A typical circuit is shown in Figure 3, connecting a solar panel to the bq25504 and a battery sub-system to collect the current to power the board. The bq25504 uses a battery monitoring output that can be connected to the general purpose IO pins of the Raspberry Pi 3 board. The bq25504 is mounted on an evaluation board shown in Figure 4 that can be used to provide the link between the solar cells and the battery.
Once the boost converter output, VSTOR, reaches 1.8 V to power the converter, the main boost converter can now more efficiently extract power from the solar cells. It starts up with VIN_DC as low as 330 mV typical, and once VSTOR reaches 1.8 V, can continue to harvest energy down to VIN_DC ≃ 120 mV. The integrated PFM buck converter is also powered from VSTOR and, assuming enough input power is available, provides up to 100 mA from the VOUT pin.

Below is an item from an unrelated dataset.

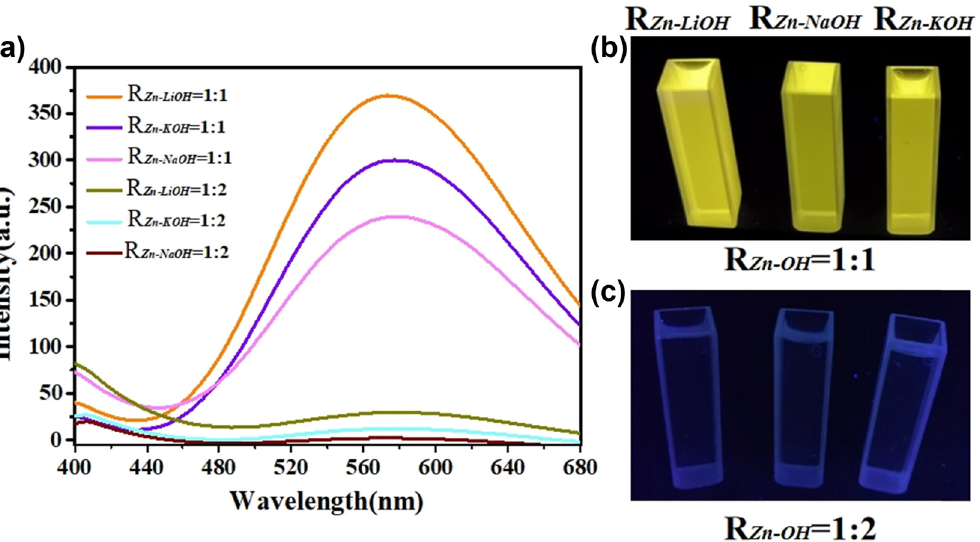
Figure 10: Liquid - state fl uorescence spectra of ZnO QDs synthesized under di ff erent alkali bases and di ff erent R Zn − OH values ( a ) . Images of the ZnO QDs under UV lighting and white lighting conditions ( b and c )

Figure 4: The bq25504 evaluation board can be used to power a Raspberry Pi 3 board from solar cells.
One key element of the converter is the tracking of the maximum power point (MPP) of the solar cells. This MPP varies with the amount of light on the panel and with temperature, and implements a programmable maximum power point tracking (MPPT) sampling network to optimize the transfer of power into the device. The bq25504 periodically samples the open circuit input voltage every 16 seconds by disabling the boost converter for 256 ms and stores the programmed MPP ratio of the OC voltage on the external reference capacitor (C2) at VREF_SAMP. Typically solar cells are at their MPP when loaded to around 80% of their output voltage, and while the battery is less than the user programmed maximum voltage (VBAT_OV), the boost charger loads the solar cells until VIN_DC reaches the MPP voltage. The boost charger then regulates the input voltage of the converter until the output reaches VBAT_OV, transferring the maximum amount of power to the battery. This is then used to provide the power that the board requires.
Conclusion
Connecting a 5 V single board computer with integrated wireless connectivity such as the Raspberry Pi 3 to a solar cell requires an intermediate battery and power management sub-system to provide the steady current that is required. Using a device such as the bq25504 provides the maximum power point tracking to ensure that the charging of the battery is optimized, and provides a control line back to the board. This allows the board to be used in areas where power is not available and still supply data back to the network.